Problem >> As you print the data below, keep every line exactly as it is and leave the images behind.

Exercise material >>
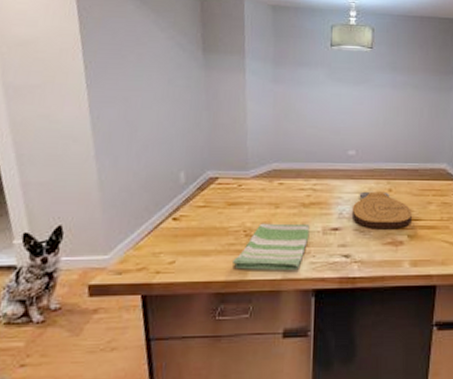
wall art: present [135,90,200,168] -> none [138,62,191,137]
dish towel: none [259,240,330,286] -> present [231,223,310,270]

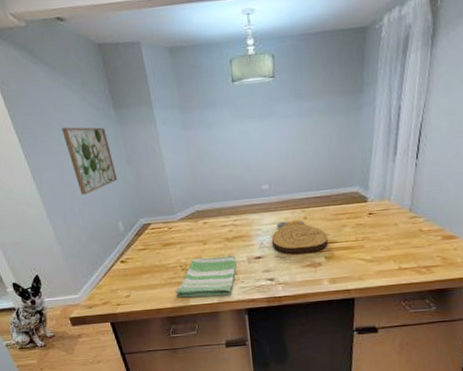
wall art: none [138,62,191,137] -> present [62,127,118,195]

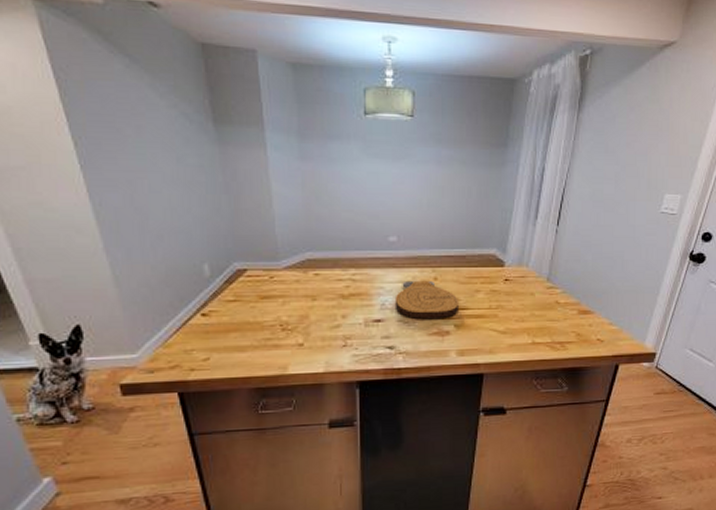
wall art: present [62,127,118,195] -> none [139,137,209,226]
dish towel: present [174,255,237,298] -> none [269,315,351,364]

Output for this task >>
wall art: present [135,90,200,168] -> none [138,62,191,137]
dish towel: none [259,240,330,286] -> present [231,223,310,270]

wall art: none [138,62,191,137] -> present [62,127,118,195]

wall art: present [62,127,118,195] -> none [139,137,209,226]
dish towel: present [174,255,237,298] -> none [269,315,351,364]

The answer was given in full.